Reproduce the rows below word for word, omitting the pictures.
────────────────
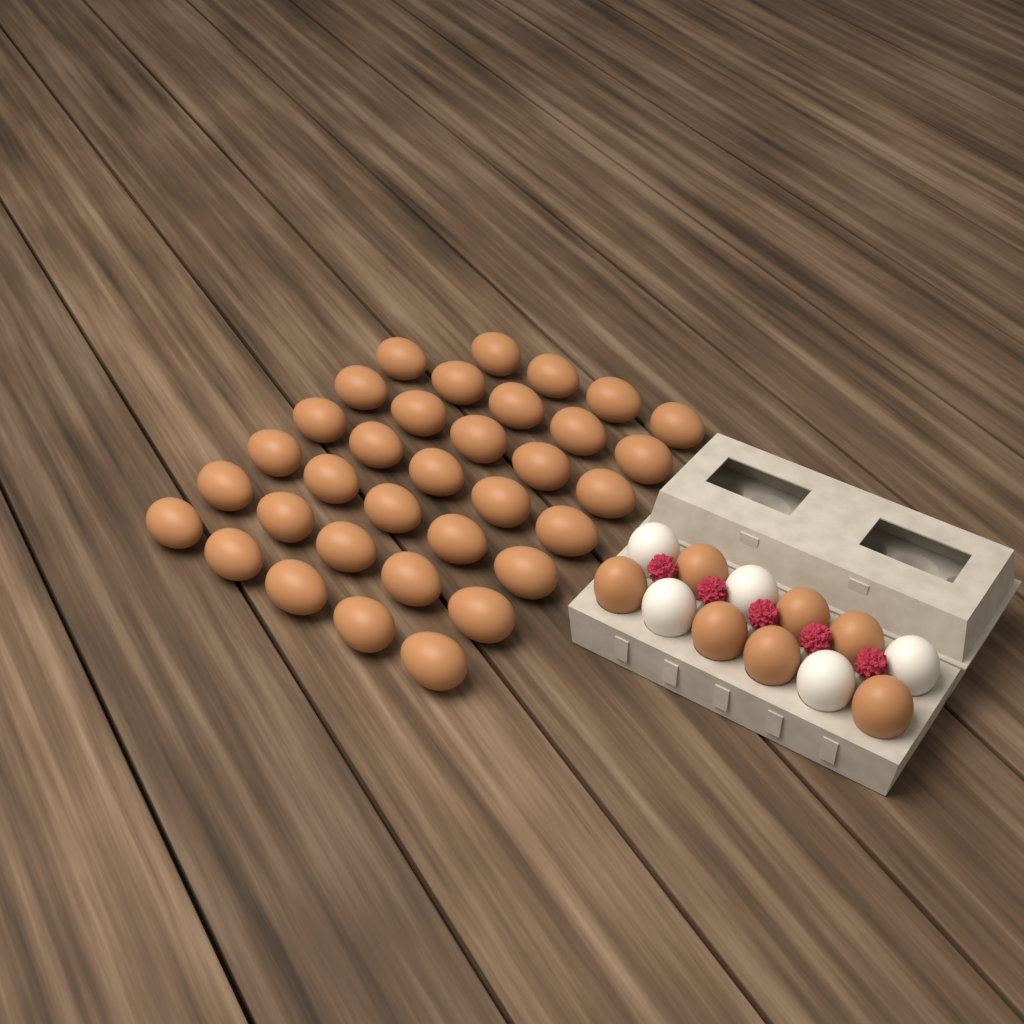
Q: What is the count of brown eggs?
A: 41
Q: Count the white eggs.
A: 5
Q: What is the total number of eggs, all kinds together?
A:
────────────────
▶ Expected answer:
Q: What is the count of brown eggs?
A: 41
Q: Count the white eggs.
A: 5
Q: What is the total number of eggs, all kinds together?
A:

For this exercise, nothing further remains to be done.